I can tolerate a lot of things but if you don’t like my dogs, we’re probably not going to have a warm and fuzzy relationship. Not only did he not like my dogs, the Farmer-In-Law was a poster child for everything you can do wrong around dogs. A lifetime cattleman, he had NO dog sense whatsoever. I was always amazed that someone who worked around capricious 1,300 pound steers and unpredictable mama cows for his entire life could be so clueless about how to act around dogs.

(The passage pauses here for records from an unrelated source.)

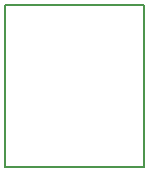
<source format=gm1>
G04 MADE WITH FRITZING*
G04 WWW.FRITZING.ORG*
G04 DOUBLE SIDED*
G04 HOLES PLATED*
G04 CONTOUR ON CENTER OF CONTOUR VECTOR*
%ASAXBY*%
%FSLAX23Y23*%
%MOIN*%
%OFA0B0*%
%SFA1.0B1.0*%
%ADD10R,0.472417X0.546098*%
%ADD11C,0.008000*%
%ADD10C,0.008*%
%LNCONTOUR*%
G90*
G70*
G54D10*
G54D11*
X4Y542D02*
X468Y542D01*
X468Y4D01*
X4Y4D01*
X4Y542D01*
D02*
G04 End of contour*
M02*
</source>
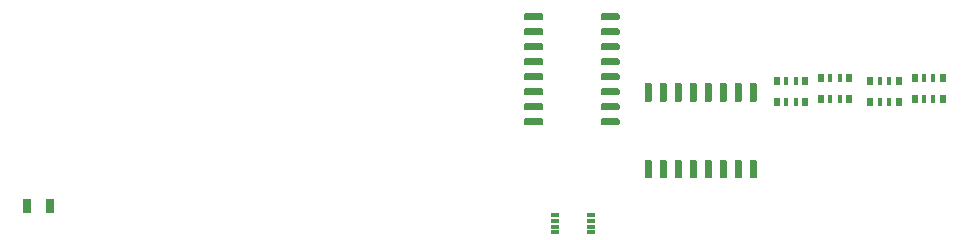
<source format=gbr>
G04 #@! TF.GenerationSoftware,KiCad,Pcbnew,(5.99.0-576-ga860ac506)*
G04 #@! TF.CreationDate,2021-04-05T12:44:30+02:00*
G04 #@! TF.ProjectId,50 pin to 34 pin Floppy Adapter,35302070-696e-4207-946f-203334207069,rev?*
G04 #@! TF.SameCoordinates,Original*
G04 #@! TF.FileFunction,Paste,Bot*
G04 #@! TF.FilePolarity,Positive*
%FSLAX46Y46*%
G04 Gerber Fmt 4.6, Leading zero omitted, Abs format (unit mm)*
G04 Created by KiCad (PCBNEW (5.99.0-576-ga860ac506)) date 2021-04-05 12:44:30*
%MOMM*%
%LPD*%
G04 APERTURE LIST*
%ADD10R,0.800000X0.300000*%
%ADD11R,0.700000X1.300000*%
%ADD12R,0.500000X0.800000*%
%ADD13R,0.400000X0.800000*%
G04 APERTURE END LIST*
D10*
X85635500Y-39421500D03*
X85635500Y-38921500D03*
X85635500Y-38421500D03*
X85635500Y-37921500D03*
X88735500Y-37921500D03*
X88735500Y-38421500D03*
X88735500Y-38921500D03*
X88735500Y-39421500D03*
D11*
X40960000Y-37211000D03*
X42860000Y-37211000D03*
G36*
X84515903Y-29746918D02*
G01*
X84564566Y-29779434D01*
X84597082Y-29828097D01*
X84608500Y-29885500D01*
X84608500Y-30185500D01*
X84597082Y-30242903D01*
X84564566Y-30291566D01*
X84515903Y-30324082D01*
X84458500Y-30335500D01*
X83158500Y-30335500D01*
X83101097Y-30324082D01*
X83052434Y-30291566D01*
X83019918Y-30242903D01*
X83008500Y-30185500D01*
X83008500Y-29885500D01*
X83019918Y-29828097D01*
X83052434Y-29779434D01*
X83101097Y-29746918D01*
X83158500Y-29735500D01*
X84458500Y-29735500D01*
X84515903Y-29746918D01*
G37*
G36*
X84515903Y-28476918D02*
G01*
X84564566Y-28509434D01*
X84597082Y-28558097D01*
X84608500Y-28615500D01*
X84608500Y-28915500D01*
X84597082Y-28972903D01*
X84564566Y-29021566D01*
X84515903Y-29054082D01*
X84458500Y-29065500D01*
X83158500Y-29065500D01*
X83101097Y-29054082D01*
X83052434Y-29021566D01*
X83019918Y-28972903D01*
X83008500Y-28915500D01*
X83008500Y-28615500D01*
X83019918Y-28558097D01*
X83052434Y-28509434D01*
X83101097Y-28476918D01*
X83158500Y-28465500D01*
X84458500Y-28465500D01*
X84515903Y-28476918D01*
G37*
G36*
X84515903Y-27206918D02*
G01*
X84564566Y-27239434D01*
X84597082Y-27288097D01*
X84608500Y-27345500D01*
X84608500Y-27645500D01*
X84597082Y-27702903D01*
X84564566Y-27751566D01*
X84515903Y-27784082D01*
X84458500Y-27795500D01*
X83158500Y-27795500D01*
X83101097Y-27784082D01*
X83052434Y-27751566D01*
X83019918Y-27702903D01*
X83008500Y-27645500D01*
X83008500Y-27345500D01*
X83019918Y-27288097D01*
X83052434Y-27239434D01*
X83101097Y-27206918D01*
X83158500Y-27195500D01*
X84458500Y-27195500D01*
X84515903Y-27206918D01*
G37*
G36*
X84515903Y-25936918D02*
G01*
X84564566Y-25969434D01*
X84597082Y-26018097D01*
X84608500Y-26075500D01*
X84608500Y-26375500D01*
X84597082Y-26432903D01*
X84564566Y-26481566D01*
X84515903Y-26514082D01*
X84458500Y-26525500D01*
X83158500Y-26525500D01*
X83101097Y-26514082D01*
X83052434Y-26481566D01*
X83019918Y-26432903D01*
X83008500Y-26375500D01*
X83008500Y-26075500D01*
X83019918Y-26018097D01*
X83052434Y-25969434D01*
X83101097Y-25936918D01*
X83158500Y-25925500D01*
X84458500Y-25925500D01*
X84515903Y-25936918D01*
G37*
G36*
X84515903Y-24666918D02*
G01*
X84564566Y-24699434D01*
X84597082Y-24748097D01*
X84608500Y-24805500D01*
X84608500Y-25105500D01*
X84597082Y-25162903D01*
X84564566Y-25211566D01*
X84515903Y-25244082D01*
X84458500Y-25255500D01*
X83158500Y-25255500D01*
X83101097Y-25244082D01*
X83052434Y-25211566D01*
X83019918Y-25162903D01*
X83008500Y-25105500D01*
X83008500Y-24805500D01*
X83019918Y-24748097D01*
X83052434Y-24699434D01*
X83101097Y-24666918D01*
X83158500Y-24655500D01*
X84458500Y-24655500D01*
X84515903Y-24666918D01*
G37*
G36*
X84515903Y-23396918D02*
G01*
X84564566Y-23429434D01*
X84597082Y-23478097D01*
X84608500Y-23535500D01*
X84608500Y-23835500D01*
X84597082Y-23892903D01*
X84564566Y-23941566D01*
X84515903Y-23974082D01*
X84458500Y-23985500D01*
X83158500Y-23985500D01*
X83101097Y-23974082D01*
X83052434Y-23941566D01*
X83019918Y-23892903D01*
X83008500Y-23835500D01*
X83008500Y-23535500D01*
X83019918Y-23478097D01*
X83052434Y-23429434D01*
X83101097Y-23396918D01*
X83158500Y-23385500D01*
X84458500Y-23385500D01*
X84515903Y-23396918D01*
G37*
G36*
X84515903Y-22126918D02*
G01*
X84564566Y-22159434D01*
X84597082Y-22208097D01*
X84608500Y-22265500D01*
X84608500Y-22565500D01*
X84597082Y-22622903D01*
X84564566Y-22671566D01*
X84515903Y-22704082D01*
X84458500Y-22715500D01*
X83158500Y-22715500D01*
X83101097Y-22704082D01*
X83052434Y-22671566D01*
X83019918Y-22622903D01*
X83008500Y-22565500D01*
X83008500Y-22265500D01*
X83019918Y-22208097D01*
X83052434Y-22159434D01*
X83101097Y-22126918D01*
X83158500Y-22115500D01*
X84458500Y-22115500D01*
X84515903Y-22126918D01*
G37*
G36*
X84515903Y-20856918D02*
G01*
X84564566Y-20889434D01*
X84597082Y-20938097D01*
X84608500Y-20995500D01*
X84608500Y-21295500D01*
X84597082Y-21352903D01*
X84564566Y-21401566D01*
X84515903Y-21434082D01*
X84458500Y-21445500D01*
X83158500Y-21445500D01*
X83101097Y-21434082D01*
X83052434Y-21401566D01*
X83019918Y-21352903D01*
X83008500Y-21295500D01*
X83008500Y-20995500D01*
X83019918Y-20938097D01*
X83052434Y-20889434D01*
X83101097Y-20856918D01*
X83158500Y-20845500D01*
X84458500Y-20845500D01*
X84515903Y-20856918D01*
G37*
G36*
X91015903Y-20856918D02*
G01*
X91064566Y-20889434D01*
X91097082Y-20938097D01*
X91108500Y-20995500D01*
X91108500Y-21295500D01*
X91097082Y-21352903D01*
X91064566Y-21401566D01*
X91015903Y-21434082D01*
X90958500Y-21445500D01*
X89658500Y-21445500D01*
X89601097Y-21434082D01*
X89552434Y-21401566D01*
X89519918Y-21352903D01*
X89508500Y-21295500D01*
X89508500Y-20995500D01*
X89519918Y-20938097D01*
X89552434Y-20889434D01*
X89601097Y-20856918D01*
X89658500Y-20845500D01*
X90958500Y-20845500D01*
X91015903Y-20856918D01*
G37*
G36*
X91015903Y-22126918D02*
G01*
X91064566Y-22159434D01*
X91097082Y-22208097D01*
X91108500Y-22265500D01*
X91108500Y-22565500D01*
X91097082Y-22622903D01*
X91064566Y-22671566D01*
X91015903Y-22704082D01*
X90958500Y-22715500D01*
X89658500Y-22715500D01*
X89601097Y-22704082D01*
X89552434Y-22671566D01*
X89519918Y-22622903D01*
X89508500Y-22565500D01*
X89508500Y-22265500D01*
X89519918Y-22208097D01*
X89552434Y-22159434D01*
X89601097Y-22126918D01*
X89658500Y-22115500D01*
X90958500Y-22115500D01*
X91015903Y-22126918D01*
G37*
G36*
X91015903Y-23396918D02*
G01*
X91064566Y-23429434D01*
X91097082Y-23478097D01*
X91108500Y-23535500D01*
X91108500Y-23835500D01*
X91097082Y-23892903D01*
X91064566Y-23941566D01*
X91015903Y-23974082D01*
X90958500Y-23985500D01*
X89658500Y-23985500D01*
X89601097Y-23974082D01*
X89552434Y-23941566D01*
X89519918Y-23892903D01*
X89508500Y-23835500D01*
X89508500Y-23535500D01*
X89519918Y-23478097D01*
X89552434Y-23429434D01*
X89601097Y-23396918D01*
X89658500Y-23385500D01*
X90958500Y-23385500D01*
X91015903Y-23396918D01*
G37*
G36*
X91015903Y-24666918D02*
G01*
X91064566Y-24699434D01*
X91097082Y-24748097D01*
X91108500Y-24805500D01*
X91108500Y-25105500D01*
X91097082Y-25162903D01*
X91064566Y-25211566D01*
X91015903Y-25244082D01*
X90958500Y-25255500D01*
X89658500Y-25255500D01*
X89601097Y-25244082D01*
X89552434Y-25211566D01*
X89519918Y-25162903D01*
X89508500Y-25105500D01*
X89508500Y-24805500D01*
X89519918Y-24748097D01*
X89552434Y-24699434D01*
X89601097Y-24666918D01*
X89658500Y-24655500D01*
X90958500Y-24655500D01*
X91015903Y-24666918D01*
G37*
G36*
X91015903Y-25936918D02*
G01*
X91064566Y-25969434D01*
X91097082Y-26018097D01*
X91108500Y-26075500D01*
X91108500Y-26375500D01*
X91097082Y-26432903D01*
X91064566Y-26481566D01*
X91015903Y-26514082D01*
X90958500Y-26525500D01*
X89658500Y-26525500D01*
X89601097Y-26514082D01*
X89552434Y-26481566D01*
X89519918Y-26432903D01*
X89508500Y-26375500D01*
X89508500Y-26075500D01*
X89519918Y-26018097D01*
X89552434Y-25969434D01*
X89601097Y-25936918D01*
X89658500Y-25925500D01*
X90958500Y-25925500D01*
X91015903Y-25936918D01*
G37*
G36*
X91015903Y-27206918D02*
G01*
X91064566Y-27239434D01*
X91097082Y-27288097D01*
X91108500Y-27345500D01*
X91108500Y-27645500D01*
X91097082Y-27702903D01*
X91064566Y-27751566D01*
X91015903Y-27784082D01*
X90958500Y-27795500D01*
X89658500Y-27795500D01*
X89601097Y-27784082D01*
X89552434Y-27751566D01*
X89519918Y-27702903D01*
X89508500Y-27645500D01*
X89508500Y-27345500D01*
X89519918Y-27288097D01*
X89552434Y-27239434D01*
X89601097Y-27206918D01*
X89658500Y-27195500D01*
X90958500Y-27195500D01*
X91015903Y-27206918D01*
G37*
G36*
X91015903Y-28476918D02*
G01*
X91064566Y-28509434D01*
X91097082Y-28558097D01*
X91108500Y-28615500D01*
X91108500Y-28915500D01*
X91097082Y-28972903D01*
X91064566Y-29021566D01*
X91015903Y-29054082D01*
X90958500Y-29065500D01*
X89658500Y-29065500D01*
X89601097Y-29054082D01*
X89552434Y-29021566D01*
X89519918Y-28972903D01*
X89508500Y-28915500D01*
X89508500Y-28615500D01*
X89519918Y-28558097D01*
X89552434Y-28509434D01*
X89601097Y-28476918D01*
X89658500Y-28465500D01*
X90958500Y-28465500D01*
X91015903Y-28476918D01*
G37*
G36*
X91015903Y-29746918D02*
G01*
X91064566Y-29779434D01*
X91097082Y-29828097D01*
X91108500Y-29885500D01*
X91108500Y-30185500D01*
X91097082Y-30242903D01*
X91064566Y-30291566D01*
X91015903Y-30324082D01*
X90958500Y-30335500D01*
X89658500Y-30335500D01*
X89601097Y-30324082D01*
X89552434Y-30291566D01*
X89519918Y-30242903D01*
X89508500Y-30185500D01*
X89508500Y-29885500D01*
X89519918Y-29828097D01*
X89552434Y-29779434D01*
X89601097Y-29746918D01*
X89658500Y-29735500D01*
X90958500Y-29735500D01*
X91015903Y-29746918D01*
G37*
D12*
X112338000Y-26595500D03*
D13*
X113938000Y-26595500D03*
X113138000Y-26595500D03*
D12*
X114738000Y-26595500D03*
D13*
X113138000Y-28395500D03*
D12*
X112338000Y-28395500D03*
D13*
X113938000Y-28395500D03*
D12*
X114738000Y-28395500D03*
X116084500Y-26341500D03*
D13*
X117684500Y-26341500D03*
X116884500Y-26341500D03*
D12*
X118484500Y-26341500D03*
D13*
X116884500Y-28141500D03*
D12*
X116084500Y-28141500D03*
D13*
X117684500Y-28141500D03*
D12*
X118484500Y-28141500D03*
G36*
X102632903Y-26758918D02*
G01*
X102681566Y-26791434D01*
X102714082Y-26840097D01*
X102725500Y-26897500D01*
X102725500Y-28197500D01*
X102714082Y-28254903D01*
X102681566Y-28303566D01*
X102632903Y-28336082D01*
X102575500Y-28347500D01*
X102275500Y-28347500D01*
X102218097Y-28336082D01*
X102169434Y-28303566D01*
X102136918Y-28254903D01*
X102125500Y-28197500D01*
X102125500Y-26897500D01*
X102136918Y-26840097D01*
X102169434Y-26791434D01*
X102218097Y-26758918D01*
X102275500Y-26747500D01*
X102575500Y-26747500D01*
X102632903Y-26758918D01*
G37*
G36*
X101362903Y-26758918D02*
G01*
X101411566Y-26791434D01*
X101444082Y-26840097D01*
X101455500Y-26897500D01*
X101455500Y-28197500D01*
X101444082Y-28254903D01*
X101411566Y-28303566D01*
X101362903Y-28336082D01*
X101305500Y-28347500D01*
X101005500Y-28347500D01*
X100948097Y-28336082D01*
X100899434Y-28303566D01*
X100866918Y-28254903D01*
X100855500Y-28197500D01*
X100855500Y-26897500D01*
X100866918Y-26840097D01*
X100899434Y-26791434D01*
X100948097Y-26758918D01*
X101005500Y-26747500D01*
X101305500Y-26747500D01*
X101362903Y-26758918D01*
G37*
G36*
X100092903Y-26758918D02*
G01*
X100141566Y-26791434D01*
X100174082Y-26840097D01*
X100185500Y-26897500D01*
X100185500Y-28197500D01*
X100174082Y-28254903D01*
X100141566Y-28303566D01*
X100092903Y-28336082D01*
X100035500Y-28347500D01*
X99735500Y-28347500D01*
X99678097Y-28336082D01*
X99629434Y-28303566D01*
X99596918Y-28254903D01*
X99585500Y-28197500D01*
X99585500Y-26897500D01*
X99596918Y-26840097D01*
X99629434Y-26791434D01*
X99678097Y-26758918D01*
X99735500Y-26747500D01*
X100035500Y-26747500D01*
X100092903Y-26758918D01*
G37*
G36*
X98822903Y-26758918D02*
G01*
X98871566Y-26791434D01*
X98904082Y-26840097D01*
X98915500Y-26897500D01*
X98915500Y-28197500D01*
X98904082Y-28254903D01*
X98871566Y-28303566D01*
X98822903Y-28336082D01*
X98765500Y-28347500D01*
X98465500Y-28347500D01*
X98408097Y-28336082D01*
X98359434Y-28303566D01*
X98326918Y-28254903D01*
X98315500Y-28197500D01*
X98315500Y-26897500D01*
X98326918Y-26840097D01*
X98359434Y-26791434D01*
X98408097Y-26758918D01*
X98465500Y-26747500D01*
X98765500Y-26747500D01*
X98822903Y-26758918D01*
G37*
G36*
X97552903Y-26758918D02*
G01*
X97601566Y-26791434D01*
X97634082Y-26840097D01*
X97645500Y-26897500D01*
X97645500Y-28197500D01*
X97634082Y-28254903D01*
X97601566Y-28303566D01*
X97552903Y-28336082D01*
X97495500Y-28347500D01*
X97195500Y-28347500D01*
X97138097Y-28336082D01*
X97089434Y-28303566D01*
X97056918Y-28254903D01*
X97045500Y-28197500D01*
X97045500Y-26897500D01*
X97056918Y-26840097D01*
X97089434Y-26791434D01*
X97138097Y-26758918D01*
X97195500Y-26747500D01*
X97495500Y-26747500D01*
X97552903Y-26758918D01*
G37*
G36*
X96282903Y-26758918D02*
G01*
X96331566Y-26791434D01*
X96364082Y-26840097D01*
X96375500Y-26897500D01*
X96375500Y-28197500D01*
X96364082Y-28254903D01*
X96331566Y-28303566D01*
X96282903Y-28336082D01*
X96225500Y-28347500D01*
X95925500Y-28347500D01*
X95868097Y-28336082D01*
X95819434Y-28303566D01*
X95786918Y-28254903D01*
X95775500Y-28197500D01*
X95775500Y-26897500D01*
X95786918Y-26840097D01*
X95819434Y-26791434D01*
X95868097Y-26758918D01*
X95925500Y-26747500D01*
X96225500Y-26747500D01*
X96282903Y-26758918D01*
G37*
G36*
X95012903Y-26758918D02*
G01*
X95061566Y-26791434D01*
X95094082Y-26840097D01*
X95105500Y-26897500D01*
X95105500Y-28197500D01*
X95094082Y-28254903D01*
X95061566Y-28303566D01*
X95012903Y-28336082D01*
X94955500Y-28347500D01*
X94655500Y-28347500D01*
X94598097Y-28336082D01*
X94549434Y-28303566D01*
X94516918Y-28254903D01*
X94505500Y-28197500D01*
X94505500Y-26897500D01*
X94516918Y-26840097D01*
X94549434Y-26791434D01*
X94598097Y-26758918D01*
X94655500Y-26747500D01*
X94955500Y-26747500D01*
X95012903Y-26758918D01*
G37*
G36*
X93742903Y-26758918D02*
G01*
X93791566Y-26791434D01*
X93824082Y-26840097D01*
X93835500Y-26897500D01*
X93835500Y-28197500D01*
X93824082Y-28254903D01*
X93791566Y-28303566D01*
X93742903Y-28336082D01*
X93685500Y-28347500D01*
X93385500Y-28347500D01*
X93328097Y-28336082D01*
X93279434Y-28303566D01*
X93246918Y-28254903D01*
X93235500Y-28197500D01*
X93235500Y-26897500D01*
X93246918Y-26840097D01*
X93279434Y-26791434D01*
X93328097Y-26758918D01*
X93385500Y-26747500D01*
X93685500Y-26747500D01*
X93742903Y-26758918D01*
G37*
G36*
X93742903Y-33258918D02*
G01*
X93791566Y-33291434D01*
X93824082Y-33340097D01*
X93835500Y-33397500D01*
X93835500Y-34697500D01*
X93824082Y-34754903D01*
X93791566Y-34803566D01*
X93742903Y-34836082D01*
X93685500Y-34847500D01*
X93385500Y-34847500D01*
X93328097Y-34836082D01*
X93279434Y-34803566D01*
X93246918Y-34754903D01*
X93235500Y-34697500D01*
X93235500Y-33397500D01*
X93246918Y-33340097D01*
X93279434Y-33291434D01*
X93328097Y-33258918D01*
X93385500Y-33247500D01*
X93685500Y-33247500D01*
X93742903Y-33258918D01*
G37*
G36*
X95012903Y-33258918D02*
G01*
X95061566Y-33291434D01*
X95094082Y-33340097D01*
X95105500Y-33397500D01*
X95105500Y-34697500D01*
X95094082Y-34754903D01*
X95061566Y-34803566D01*
X95012903Y-34836082D01*
X94955500Y-34847500D01*
X94655500Y-34847500D01*
X94598097Y-34836082D01*
X94549434Y-34803566D01*
X94516918Y-34754903D01*
X94505500Y-34697500D01*
X94505500Y-33397500D01*
X94516918Y-33340097D01*
X94549434Y-33291434D01*
X94598097Y-33258918D01*
X94655500Y-33247500D01*
X94955500Y-33247500D01*
X95012903Y-33258918D01*
G37*
G36*
X96282903Y-33258918D02*
G01*
X96331566Y-33291434D01*
X96364082Y-33340097D01*
X96375500Y-33397500D01*
X96375500Y-34697500D01*
X96364082Y-34754903D01*
X96331566Y-34803566D01*
X96282903Y-34836082D01*
X96225500Y-34847500D01*
X95925500Y-34847500D01*
X95868097Y-34836082D01*
X95819434Y-34803566D01*
X95786918Y-34754903D01*
X95775500Y-34697500D01*
X95775500Y-33397500D01*
X95786918Y-33340097D01*
X95819434Y-33291434D01*
X95868097Y-33258918D01*
X95925500Y-33247500D01*
X96225500Y-33247500D01*
X96282903Y-33258918D01*
G37*
G36*
X97552903Y-33258918D02*
G01*
X97601566Y-33291434D01*
X97634082Y-33340097D01*
X97645500Y-33397500D01*
X97645500Y-34697500D01*
X97634082Y-34754903D01*
X97601566Y-34803566D01*
X97552903Y-34836082D01*
X97495500Y-34847500D01*
X97195500Y-34847500D01*
X97138097Y-34836082D01*
X97089434Y-34803566D01*
X97056918Y-34754903D01*
X97045500Y-34697500D01*
X97045500Y-33397500D01*
X97056918Y-33340097D01*
X97089434Y-33291434D01*
X97138097Y-33258918D01*
X97195500Y-33247500D01*
X97495500Y-33247500D01*
X97552903Y-33258918D01*
G37*
G36*
X98822903Y-33258918D02*
G01*
X98871566Y-33291434D01*
X98904082Y-33340097D01*
X98915500Y-33397500D01*
X98915500Y-34697500D01*
X98904082Y-34754903D01*
X98871566Y-34803566D01*
X98822903Y-34836082D01*
X98765500Y-34847500D01*
X98465500Y-34847500D01*
X98408097Y-34836082D01*
X98359434Y-34803566D01*
X98326918Y-34754903D01*
X98315500Y-34697500D01*
X98315500Y-33397500D01*
X98326918Y-33340097D01*
X98359434Y-33291434D01*
X98408097Y-33258918D01*
X98465500Y-33247500D01*
X98765500Y-33247500D01*
X98822903Y-33258918D01*
G37*
G36*
X100092903Y-33258918D02*
G01*
X100141566Y-33291434D01*
X100174082Y-33340097D01*
X100185500Y-33397500D01*
X100185500Y-34697500D01*
X100174082Y-34754903D01*
X100141566Y-34803566D01*
X100092903Y-34836082D01*
X100035500Y-34847500D01*
X99735500Y-34847500D01*
X99678097Y-34836082D01*
X99629434Y-34803566D01*
X99596918Y-34754903D01*
X99585500Y-34697500D01*
X99585500Y-33397500D01*
X99596918Y-33340097D01*
X99629434Y-33291434D01*
X99678097Y-33258918D01*
X99735500Y-33247500D01*
X100035500Y-33247500D01*
X100092903Y-33258918D01*
G37*
G36*
X101362903Y-33258918D02*
G01*
X101411566Y-33291434D01*
X101444082Y-33340097D01*
X101455500Y-33397500D01*
X101455500Y-34697500D01*
X101444082Y-34754903D01*
X101411566Y-34803566D01*
X101362903Y-34836082D01*
X101305500Y-34847500D01*
X101005500Y-34847500D01*
X100948097Y-34836082D01*
X100899434Y-34803566D01*
X100866918Y-34754903D01*
X100855500Y-34697500D01*
X100855500Y-33397500D01*
X100866918Y-33340097D01*
X100899434Y-33291434D01*
X100948097Y-33258918D01*
X101005500Y-33247500D01*
X101305500Y-33247500D01*
X101362903Y-33258918D01*
G37*
G36*
X102632903Y-33258918D02*
G01*
X102681566Y-33291434D01*
X102714082Y-33340097D01*
X102725500Y-33397500D01*
X102725500Y-34697500D01*
X102714082Y-34754903D01*
X102681566Y-34803566D01*
X102632903Y-34836082D01*
X102575500Y-34847500D01*
X102275500Y-34847500D01*
X102218097Y-34836082D01*
X102169434Y-34803566D01*
X102136918Y-34754903D01*
X102125500Y-34697500D01*
X102125500Y-33397500D01*
X102136918Y-33340097D01*
X102169434Y-33291434D01*
X102218097Y-33258918D01*
X102275500Y-33247500D01*
X102575500Y-33247500D01*
X102632903Y-33258918D01*
G37*
X106825500Y-28395500D03*
D13*
X106025500Y-28395500D03*
D12*
X104425500Y-28395500D03*
D13*
X105225500Y-28395500D03*
D12*
X106825500Y-26595500D03*
D13*
X105225500Y-26595500D03*
X106025500Y-26595500D03*
D12*
X104425500Y-26595500D03*
X108134000Y-26341500D03*
D13*
X109734000Y-26341500D03*
X108934000Y-26341500D03*
D12*
X110534000Y-26341500D03*
D13*
X108934000Y-28141500D03*
D12*
X108134000Y-28141500D03*
D13*
X109734000Y-28141500D03*
D12*
X110534000Y-28141500D03*
M02*

</source>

This was a problem since the Farmer, his brother and the Farmer-In-Law worked our family farm together. The Farmer-In-Law was around our place a lot.
He was okay with my shelties. Sort of. In a stubborn “if I ignore them they’ll go away” sort of approach. It worked. The shelties ignored him right back as only shelties can.
Then I got Jamie. As far as the Farmer-In-Law was concerned, Jamie was going to bite him, it was just a matter of time. Jamie looked like a German Shepherd. Everyone knows German Shepherds are mean and they bite. Therefore, Jamie was mean and would bite. It was an unfortunate truth that a nearby neighbor DID have a German Shepherd (poorly socialized, with major fear issues) and it DID bite the Farmer-In-Law. More than once. So Jamie suffered by guilt by association.
When Phoenix came along, he looked even MORE like a German Shepherd, therefore chances were even higher that Phoenix would bite him.
Honestly to God, I tried.
The Farmer-In-Law resisted every effort I made to show him how friendly my dogs are. I really think Phoenix’s feelings were hurt when his waggy-tail, squinty-eye approaches were rebuffed, often with angry yelling and waving arms and stomping feet. That will turn away cattle. It does not turn away malinois. I tried telling the Farmer-In-Law he WAS going to get bit if he came onto our property and acted aggressively toward the dogs. I tried telling him the dogs saw that as threatening behavior, that if he stood still and talked to them quietly, they would be his friend.
“Those dogs bite,” was all he had to say.
There was no changing his damn fool stubborn mindset. I learned to pick my battles and when to walk away. If he was around the place, I simply kept the dogs away from him. Jamie will be 14 this summer. Phoenix is 6. Neither of them ever bit the Farmer-In-Law, in spite of being given many chances over the years. Ironically, the Farmer’s mom LIKES my dogs. She tells me they are beautiful and “awfully big” and “kind of wild.” But she pets them and laughs at them and is appropriately amazed by the things they can do.
Life goes on. Spring planting season is just around the corner. I know the Farmer will miss his dad desperately as he heads to the field. Even after retiring (euphemism for “still works 12 hours a day but now gets a Social Security check, too) the Farmer-In-Law was an active part of our farm. Over the last few years, as the cancer started to take its toll, I’ve inherited some of his jobs. THAT is a column in itself.